> _Instruction_
Copy the material from its first line through the line containing "werden? Da hörte", including that line, reproducing each line unchanged.

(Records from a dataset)
- Opening Delimiter -

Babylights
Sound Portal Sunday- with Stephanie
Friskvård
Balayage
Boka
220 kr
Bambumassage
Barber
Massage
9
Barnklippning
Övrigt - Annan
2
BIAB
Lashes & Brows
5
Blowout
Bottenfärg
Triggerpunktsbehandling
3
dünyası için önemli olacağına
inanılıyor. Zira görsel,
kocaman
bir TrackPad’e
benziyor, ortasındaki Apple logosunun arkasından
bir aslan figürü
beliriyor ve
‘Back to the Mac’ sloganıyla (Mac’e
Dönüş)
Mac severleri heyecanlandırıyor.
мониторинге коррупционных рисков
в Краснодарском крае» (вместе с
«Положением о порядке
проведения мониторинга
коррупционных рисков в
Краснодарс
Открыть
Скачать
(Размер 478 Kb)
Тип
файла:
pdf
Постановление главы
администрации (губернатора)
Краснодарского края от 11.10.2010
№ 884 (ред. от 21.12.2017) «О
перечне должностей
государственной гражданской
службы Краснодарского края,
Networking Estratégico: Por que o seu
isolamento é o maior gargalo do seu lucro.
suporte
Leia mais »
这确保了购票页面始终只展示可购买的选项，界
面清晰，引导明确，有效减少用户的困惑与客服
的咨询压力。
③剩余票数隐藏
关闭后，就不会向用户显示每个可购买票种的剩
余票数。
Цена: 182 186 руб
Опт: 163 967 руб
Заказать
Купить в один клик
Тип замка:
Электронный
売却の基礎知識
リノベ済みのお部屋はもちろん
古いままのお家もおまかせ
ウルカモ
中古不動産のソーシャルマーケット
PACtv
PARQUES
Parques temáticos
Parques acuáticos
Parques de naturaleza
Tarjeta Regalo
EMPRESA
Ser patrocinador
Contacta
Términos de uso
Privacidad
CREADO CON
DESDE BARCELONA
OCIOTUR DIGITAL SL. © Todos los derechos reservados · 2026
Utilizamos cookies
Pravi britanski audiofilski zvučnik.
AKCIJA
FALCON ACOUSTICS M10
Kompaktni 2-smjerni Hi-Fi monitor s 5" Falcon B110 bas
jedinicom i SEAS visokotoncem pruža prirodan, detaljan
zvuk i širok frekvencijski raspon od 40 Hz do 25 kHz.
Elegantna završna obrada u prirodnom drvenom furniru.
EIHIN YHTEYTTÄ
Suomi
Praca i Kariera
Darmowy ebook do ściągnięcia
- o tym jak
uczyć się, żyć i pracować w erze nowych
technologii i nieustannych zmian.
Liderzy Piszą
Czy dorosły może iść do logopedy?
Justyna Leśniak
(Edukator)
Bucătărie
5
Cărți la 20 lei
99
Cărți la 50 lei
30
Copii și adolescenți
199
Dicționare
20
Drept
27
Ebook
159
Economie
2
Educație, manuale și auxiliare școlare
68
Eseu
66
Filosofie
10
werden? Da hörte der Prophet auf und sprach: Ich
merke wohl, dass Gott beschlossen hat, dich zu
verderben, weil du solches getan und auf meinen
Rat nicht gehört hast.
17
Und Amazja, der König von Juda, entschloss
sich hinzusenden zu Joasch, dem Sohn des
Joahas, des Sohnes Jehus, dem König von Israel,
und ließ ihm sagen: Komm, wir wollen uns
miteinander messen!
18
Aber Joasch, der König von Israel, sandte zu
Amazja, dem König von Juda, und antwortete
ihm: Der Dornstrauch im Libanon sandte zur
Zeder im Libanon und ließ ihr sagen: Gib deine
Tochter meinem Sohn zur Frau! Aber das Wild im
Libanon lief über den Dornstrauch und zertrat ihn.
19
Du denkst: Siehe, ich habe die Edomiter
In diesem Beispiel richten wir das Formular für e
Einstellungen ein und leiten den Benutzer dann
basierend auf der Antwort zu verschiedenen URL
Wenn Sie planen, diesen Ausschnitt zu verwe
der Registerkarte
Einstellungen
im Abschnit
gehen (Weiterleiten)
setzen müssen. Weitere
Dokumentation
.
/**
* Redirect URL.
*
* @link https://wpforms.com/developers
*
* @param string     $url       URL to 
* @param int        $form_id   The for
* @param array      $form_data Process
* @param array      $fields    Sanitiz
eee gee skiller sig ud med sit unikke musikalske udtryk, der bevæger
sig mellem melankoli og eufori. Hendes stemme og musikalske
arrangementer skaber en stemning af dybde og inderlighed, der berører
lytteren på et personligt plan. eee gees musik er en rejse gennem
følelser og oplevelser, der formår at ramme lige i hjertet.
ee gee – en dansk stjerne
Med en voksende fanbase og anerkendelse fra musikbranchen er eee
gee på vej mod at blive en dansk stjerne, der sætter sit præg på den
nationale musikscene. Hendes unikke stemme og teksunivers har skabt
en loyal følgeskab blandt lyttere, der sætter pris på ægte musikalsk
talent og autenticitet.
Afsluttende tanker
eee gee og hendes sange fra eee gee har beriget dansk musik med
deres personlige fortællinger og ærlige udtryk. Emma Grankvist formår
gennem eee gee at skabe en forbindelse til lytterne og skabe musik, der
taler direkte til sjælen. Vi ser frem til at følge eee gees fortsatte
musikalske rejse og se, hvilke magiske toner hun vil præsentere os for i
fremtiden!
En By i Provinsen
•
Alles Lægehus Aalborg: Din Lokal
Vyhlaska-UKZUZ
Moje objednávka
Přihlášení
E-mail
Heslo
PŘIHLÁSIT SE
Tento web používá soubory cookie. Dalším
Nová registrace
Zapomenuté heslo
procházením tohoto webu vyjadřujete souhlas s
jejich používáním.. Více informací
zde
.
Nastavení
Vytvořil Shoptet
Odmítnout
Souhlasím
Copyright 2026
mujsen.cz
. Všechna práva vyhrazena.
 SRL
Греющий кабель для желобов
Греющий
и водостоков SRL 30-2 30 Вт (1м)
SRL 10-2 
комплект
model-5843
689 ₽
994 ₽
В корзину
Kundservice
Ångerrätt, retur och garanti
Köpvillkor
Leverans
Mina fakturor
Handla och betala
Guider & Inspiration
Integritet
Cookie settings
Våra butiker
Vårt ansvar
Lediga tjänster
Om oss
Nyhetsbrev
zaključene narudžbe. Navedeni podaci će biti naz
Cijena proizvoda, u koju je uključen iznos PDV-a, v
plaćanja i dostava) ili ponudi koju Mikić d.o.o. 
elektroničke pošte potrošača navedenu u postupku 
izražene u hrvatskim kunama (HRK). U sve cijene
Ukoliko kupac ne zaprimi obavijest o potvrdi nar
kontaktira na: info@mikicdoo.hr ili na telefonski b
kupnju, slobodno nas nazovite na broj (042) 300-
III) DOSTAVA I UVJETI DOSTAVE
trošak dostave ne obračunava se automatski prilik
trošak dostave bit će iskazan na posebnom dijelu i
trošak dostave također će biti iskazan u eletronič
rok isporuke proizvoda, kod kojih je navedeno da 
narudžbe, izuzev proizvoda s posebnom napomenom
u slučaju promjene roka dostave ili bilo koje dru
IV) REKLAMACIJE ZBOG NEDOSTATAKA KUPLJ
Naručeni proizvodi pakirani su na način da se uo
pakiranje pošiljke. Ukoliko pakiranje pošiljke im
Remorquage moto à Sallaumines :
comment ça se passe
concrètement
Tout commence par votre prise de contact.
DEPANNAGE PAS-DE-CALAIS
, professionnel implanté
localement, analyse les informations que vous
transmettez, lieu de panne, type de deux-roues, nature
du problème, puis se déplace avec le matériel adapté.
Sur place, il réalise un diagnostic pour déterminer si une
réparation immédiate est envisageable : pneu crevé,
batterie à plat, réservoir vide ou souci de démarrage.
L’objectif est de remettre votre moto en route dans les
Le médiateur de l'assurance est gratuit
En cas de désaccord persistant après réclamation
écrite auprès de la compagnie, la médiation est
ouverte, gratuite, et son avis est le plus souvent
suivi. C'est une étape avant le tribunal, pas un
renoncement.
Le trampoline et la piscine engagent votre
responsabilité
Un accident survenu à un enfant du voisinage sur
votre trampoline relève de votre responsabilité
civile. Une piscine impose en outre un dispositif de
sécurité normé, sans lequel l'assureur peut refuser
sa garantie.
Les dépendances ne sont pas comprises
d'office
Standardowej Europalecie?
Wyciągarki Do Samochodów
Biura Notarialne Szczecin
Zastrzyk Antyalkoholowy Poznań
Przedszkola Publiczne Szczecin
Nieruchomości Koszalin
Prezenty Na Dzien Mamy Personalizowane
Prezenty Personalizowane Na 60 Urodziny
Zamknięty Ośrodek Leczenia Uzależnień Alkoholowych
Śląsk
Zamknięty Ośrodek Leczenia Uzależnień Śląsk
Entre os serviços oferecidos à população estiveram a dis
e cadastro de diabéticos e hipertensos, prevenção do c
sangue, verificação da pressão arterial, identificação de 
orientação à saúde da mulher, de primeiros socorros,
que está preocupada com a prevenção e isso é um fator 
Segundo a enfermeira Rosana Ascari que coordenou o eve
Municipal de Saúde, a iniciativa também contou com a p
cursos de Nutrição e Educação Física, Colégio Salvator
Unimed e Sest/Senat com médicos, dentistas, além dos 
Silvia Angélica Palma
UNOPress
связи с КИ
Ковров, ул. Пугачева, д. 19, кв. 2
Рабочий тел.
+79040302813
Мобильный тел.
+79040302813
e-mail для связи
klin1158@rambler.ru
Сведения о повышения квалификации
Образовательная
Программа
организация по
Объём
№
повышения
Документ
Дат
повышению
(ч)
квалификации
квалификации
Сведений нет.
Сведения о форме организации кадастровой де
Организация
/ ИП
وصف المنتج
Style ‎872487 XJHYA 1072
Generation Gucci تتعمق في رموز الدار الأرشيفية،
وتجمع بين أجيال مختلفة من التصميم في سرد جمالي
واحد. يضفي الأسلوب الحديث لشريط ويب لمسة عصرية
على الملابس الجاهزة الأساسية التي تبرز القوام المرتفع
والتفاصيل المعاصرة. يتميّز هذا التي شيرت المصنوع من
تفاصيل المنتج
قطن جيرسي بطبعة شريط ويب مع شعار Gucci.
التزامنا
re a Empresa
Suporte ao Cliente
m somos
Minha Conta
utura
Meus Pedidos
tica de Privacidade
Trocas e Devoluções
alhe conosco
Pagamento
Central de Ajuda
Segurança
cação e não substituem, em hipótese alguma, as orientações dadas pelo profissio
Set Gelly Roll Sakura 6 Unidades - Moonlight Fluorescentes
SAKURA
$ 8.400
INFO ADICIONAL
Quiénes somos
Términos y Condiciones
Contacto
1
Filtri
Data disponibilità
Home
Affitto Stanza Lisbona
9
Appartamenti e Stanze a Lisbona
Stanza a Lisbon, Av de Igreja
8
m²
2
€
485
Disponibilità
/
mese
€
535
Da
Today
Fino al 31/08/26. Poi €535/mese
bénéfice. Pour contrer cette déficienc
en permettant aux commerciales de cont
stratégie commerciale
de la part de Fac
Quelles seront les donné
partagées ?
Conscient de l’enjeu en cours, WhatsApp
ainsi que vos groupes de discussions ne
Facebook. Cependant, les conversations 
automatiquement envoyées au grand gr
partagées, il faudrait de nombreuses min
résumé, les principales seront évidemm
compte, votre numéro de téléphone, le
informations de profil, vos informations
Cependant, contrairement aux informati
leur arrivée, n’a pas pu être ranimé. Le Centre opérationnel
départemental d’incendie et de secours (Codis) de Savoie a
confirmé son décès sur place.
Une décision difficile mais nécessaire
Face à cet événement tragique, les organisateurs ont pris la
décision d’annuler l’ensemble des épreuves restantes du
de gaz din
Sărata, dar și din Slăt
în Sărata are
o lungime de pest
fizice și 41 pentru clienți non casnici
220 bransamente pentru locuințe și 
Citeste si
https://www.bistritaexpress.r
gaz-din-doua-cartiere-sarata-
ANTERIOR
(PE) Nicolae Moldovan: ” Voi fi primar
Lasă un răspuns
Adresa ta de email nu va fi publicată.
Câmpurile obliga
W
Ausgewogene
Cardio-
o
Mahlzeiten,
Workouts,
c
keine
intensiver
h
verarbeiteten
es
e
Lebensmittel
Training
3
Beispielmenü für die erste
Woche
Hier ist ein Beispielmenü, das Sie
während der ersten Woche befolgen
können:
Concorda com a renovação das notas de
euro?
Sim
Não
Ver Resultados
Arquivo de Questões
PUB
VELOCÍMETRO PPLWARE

- Closing Delimiter -

> _Result below_
Babylights
Sound Portal Sunday- with Stephanie
Friskvård
Balayage
Boka
220 kr
Bambumassage
Barber
Massage
9
Barnklippning
Övrigt - Annan
2
BIAB
Lashes & Brows
5
Blowout
Bottenfärg
Triggerpunktsbehandling
3
dünyası için önemli olacağına
inanılıyor. Zira görsel,
kocaman
bir TrackPad’e
benziyor, ortasındaki Apple logosunun arkasından
bir aslan figürü
beliriyor ve
‘Back to the Mac’ sloganıyla (Mac’e
Dönüş)
Mac severleri heyecanlandırıyor.
мониторинге коррупционных рисков
в Краснодарском крае» (вместе с
«Положением о порядке
проведения мониторинга
коррупционных рисков в
Краснодарс
Открыть
Скачать
(Размер 478 Kb)
Тип
файла:
pdf
Постановление главы
администрации (губернатора)
Краснодарского края от 11.10.2010
№ 884 (ред. от 21.12.2017) «О
перечне должностей
государственной гражданской
службы Краснодарского края,
Networking Estratégico: Por que o seu
isolamento é o maior gargalo do seu lucro.
suporte
Leia mais »
这确保了购票页面始终只展示可购买的选项，界
面清晰，引导明确，有效减少用户的困惑与客服
的咨询压力。
③剩余票数隐藏
关闭后，就不会向用户显示每个可购买票种的剩
余票数。
Цена: 182 186 руб
Опт: 163 967 руб
Заказать
Купить в один клик
Тип замка:
Электронный
売却の基礎知識
リノベ済みのお部屋はもちろん
古いままのお家もおまかせ
ウルカモ
中古不動産のソーシャルマーケット
PACtv
PARQUES
Parques temáticos
Parques acuáticos
Parques de naturaleza
Tarjeta Regalo
EMPRESA
Ser patrocinador
Contacta
Términos de uso
Privacidad
CREADO CON
DESDE BARCELONA
OCIOTUR DIGITAL SL. © Todos los derechos reservados · 2026
Utilizamos cookies
Pravi britanski audiofilski zvučnik.
AKCIJA
FALCON ACOUSTICS M10
Kompaktni 2-smjerni Hi-Fi monitor s 5" Falcon B110 bas
jedinicom i SEAS visokotoncem pruža prirodan, detaljan
zvuk i širok frekvencijski raspon od 40 Hz do 25 kHz.
Elegantna završna obrada u prirodnom drvenom furniru.
EIHIN YHTEYTTÄ
Suomi
Praca i Kariera
Darmowy ebook do ściągnięcia
- o tym jak
uczyć się, żyć i pracować w erze nowych
technologii i nieustannych zmian.
Liderzy Piszą
Czy dorosły może iść do logopedy?
Justyna Leśniak
(Edukator)
Bucătărie
5
Cărți la 20 lei
99
Cărți la 50 lei
30
Copii și adolescenți
199
Dicționare
20
Drept
27
Ebook
159
Economie
2
Educație, manuale și auxiliare școlare
68
Eseu
66
Filosofie
10
werden? Da hörte der Prophet auf und sprach: Ich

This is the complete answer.